La precariedad como estética moderna: Walter Benjamin hacia 1923
Pocos momentos históricos tan decadentes son incitadores de una producción de deseo tan grande como París alrededor de 1900. A pesar de nuestro colonialismo cultural, en estas primeras décadas del siglo XXI no han pasado con bombo y platillo los homenajes a lo que podríamos llamar el origen de la estética moderna.
Primero porque ya no somos modernos —¡nunca lo fuimos!—, segundo porque sería aceptar que vivimos en un paradigma histórico que tuvo grandes momentos que no se volverán salvo como repetición.
La lógica cultural dominante entiende el pasado como una escalera desde la que ver para seguir avanzando. Hay otra manera de rememoración que ve el pasado cultural como un edificio estratificado por el poder y en vez de querer subirse, analiza la estructura, los pliegues y su función cultural es señalar los puntos donde hubo invisibilizaciones, donde se abusó y el sistema de dominación actuó en la construcción de un edificio que era público. Para que con suerte se ponga dinamita ahí.
El trabajo fuerte de Walter Benjamin (1892- 1940) consistió en juntar los materiales con los que des-sedimentar la arquitectura conceptual y material que conformó al Capitalismo en ciernes.

• [Información]:

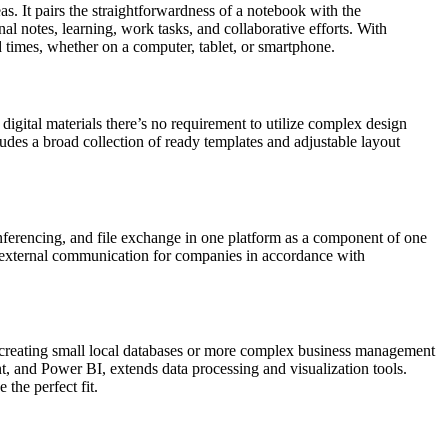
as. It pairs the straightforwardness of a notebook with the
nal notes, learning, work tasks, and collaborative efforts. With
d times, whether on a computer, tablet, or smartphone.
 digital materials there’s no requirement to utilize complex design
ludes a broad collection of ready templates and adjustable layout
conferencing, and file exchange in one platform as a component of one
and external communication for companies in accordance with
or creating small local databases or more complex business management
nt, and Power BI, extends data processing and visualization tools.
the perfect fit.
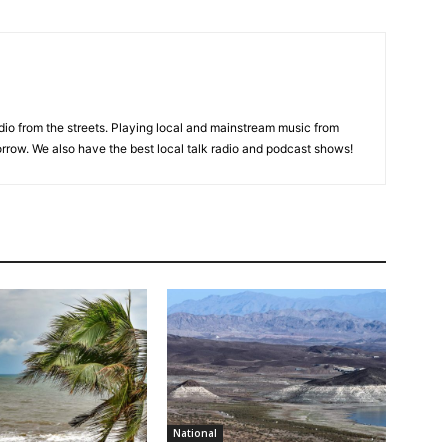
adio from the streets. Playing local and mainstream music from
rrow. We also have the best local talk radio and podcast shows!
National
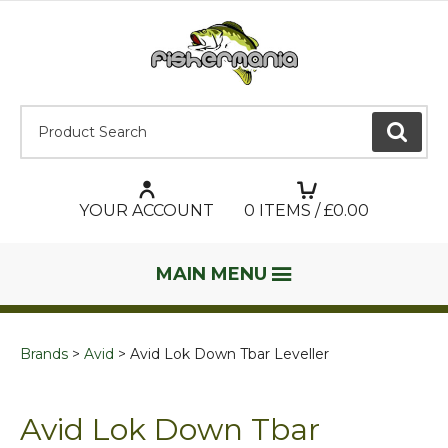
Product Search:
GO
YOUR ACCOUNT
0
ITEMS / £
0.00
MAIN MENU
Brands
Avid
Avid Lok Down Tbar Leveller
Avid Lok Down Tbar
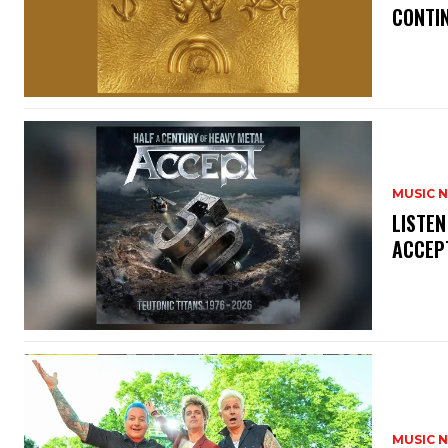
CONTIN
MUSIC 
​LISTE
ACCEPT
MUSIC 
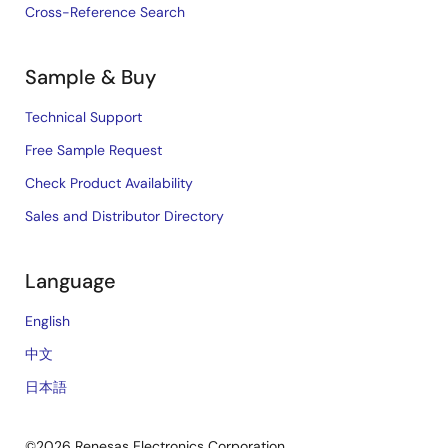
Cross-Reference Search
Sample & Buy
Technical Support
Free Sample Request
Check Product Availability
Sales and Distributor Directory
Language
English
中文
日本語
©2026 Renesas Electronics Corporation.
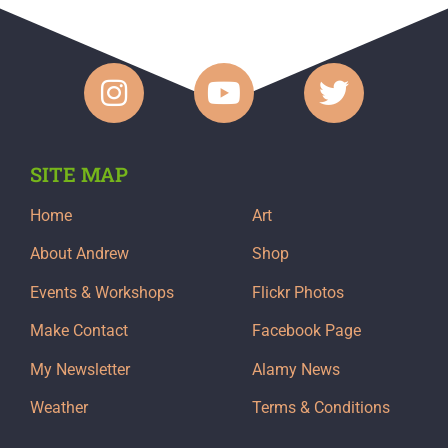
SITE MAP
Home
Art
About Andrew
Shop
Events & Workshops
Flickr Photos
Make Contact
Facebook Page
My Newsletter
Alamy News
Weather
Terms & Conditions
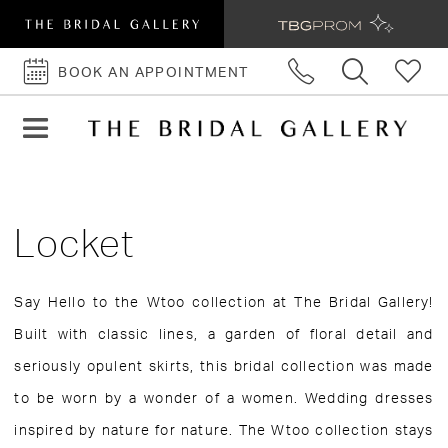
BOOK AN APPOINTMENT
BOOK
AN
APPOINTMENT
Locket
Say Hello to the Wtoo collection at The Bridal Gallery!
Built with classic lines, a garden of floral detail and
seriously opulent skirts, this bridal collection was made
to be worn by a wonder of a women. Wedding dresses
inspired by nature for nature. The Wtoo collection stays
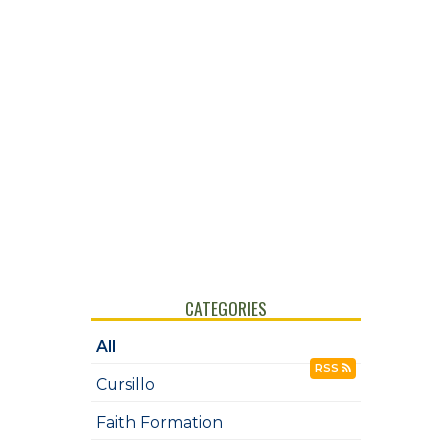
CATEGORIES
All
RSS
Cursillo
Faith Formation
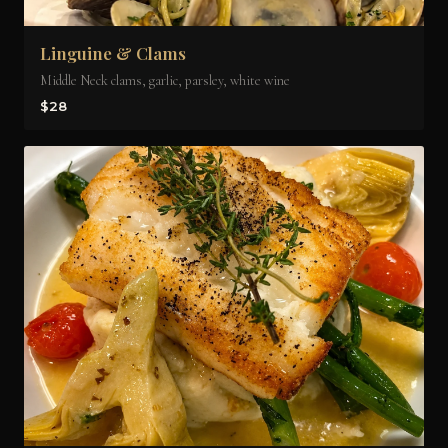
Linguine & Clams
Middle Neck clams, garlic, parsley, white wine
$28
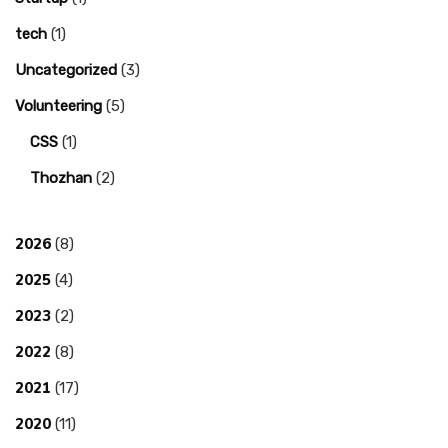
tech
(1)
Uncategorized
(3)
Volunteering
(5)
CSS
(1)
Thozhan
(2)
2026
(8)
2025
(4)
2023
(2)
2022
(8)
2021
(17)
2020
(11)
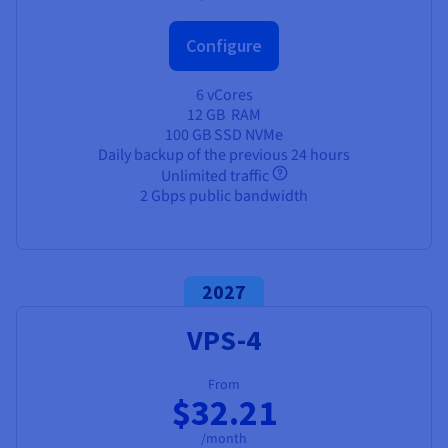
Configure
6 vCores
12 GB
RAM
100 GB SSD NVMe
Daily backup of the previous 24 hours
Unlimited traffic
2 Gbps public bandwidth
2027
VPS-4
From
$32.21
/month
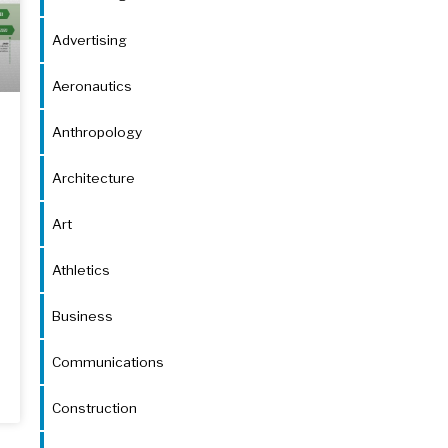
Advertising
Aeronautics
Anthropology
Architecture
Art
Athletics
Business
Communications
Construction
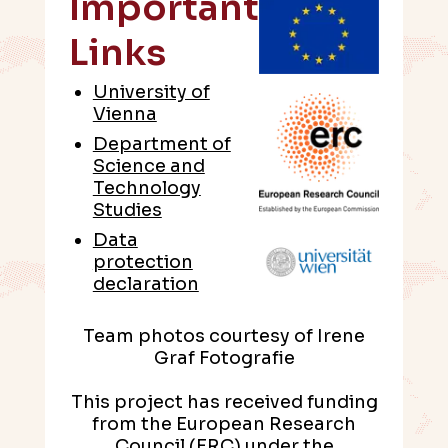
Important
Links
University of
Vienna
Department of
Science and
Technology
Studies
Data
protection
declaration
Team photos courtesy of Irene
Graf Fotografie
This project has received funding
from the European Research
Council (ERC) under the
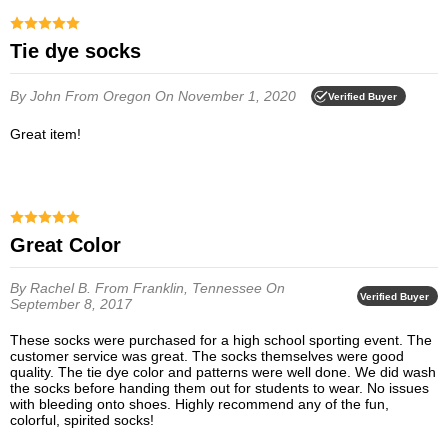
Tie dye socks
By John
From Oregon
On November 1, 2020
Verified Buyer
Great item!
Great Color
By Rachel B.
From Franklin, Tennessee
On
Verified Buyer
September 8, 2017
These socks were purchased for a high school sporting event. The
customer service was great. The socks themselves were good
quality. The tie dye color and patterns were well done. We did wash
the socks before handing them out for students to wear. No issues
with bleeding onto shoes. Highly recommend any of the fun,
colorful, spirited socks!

• [Qué hacer]:
1 - Extrae del fragmento sobre Walter Benjamin el pasaje que va desde "Primero porque ya" hasta "salvo como repetición.", ambos incluidos, sin cambiar nada.
2 - Continúa el fragmento sobre Walter Benjamin a partir de su última oración.
Las líneas forman un material aparte, sin relación con el fragmento sobre Walter Benjamin.

• [Respuestas]:
1 -
Primero porque ya no somos modernos —¡nunca lo fuimos!—, segundo porque sería aceptar que vivimos en un paradigma histórico que tuvo grandes momentos que no se volverán salvo como repetición.

2 -
En el preciso momento en que Karl Marx está escribiendo El Capital (1861-1862), Charles Baudelaire publica sus poemas en prosa Spleen de París (1862) reificando un modo de economía al tiempo que una sensibilidad frente al mundo nuevo e inaugura en 1857, año de publicación de Las flores del mal, la primera Exhibición Universal en Londres que se puede leer como el punto de inflexión entre economía, experiencia y la forma en que el capitalismo se vuelve global.
En ese punto es que regresar a Benjamin no es sólo un homenaje, sino un trabajo material en el que destejer un aspecto de la realidad que tomamos como natural puede ser necesaria para una comprensión crítica del mundo.
Hay un prejuicio que circula de boca en boca de que Karl Marx “nunca trabajó en su vida” y por lo tanto ¿Cómo puede hablar sobre el trabajo enajenado y el ser social si nunca formó parte?
Walter Benjamin nunca llegó a conseguir la habilitación para ser profesor de una Universidad, en cambio fue una especie de refugiado nómada que con mucho trabajo podría mantenerse él y a su familia.
Entre los filósofos del siglo XX y la Escuela de Fráncfort en particular, Walter Benjamin goza de una fama especial por su calidad como persona, el misterio de su vida, su “suicido” y la agilidad –o inconsistencia – de su pensamiento que hacen de éste un filósofo que genera un deseo singular más allá de los textos.
Aunque Benjamin nunca tuvo una vida acomodada, en 1823 comienza un periodo de fuerte precariedad aunada al fracaso personal, el suicido de su mejor amigo poeta del colegio con quien leyó a Hölderlin y el ascenso de la derecha en Europa.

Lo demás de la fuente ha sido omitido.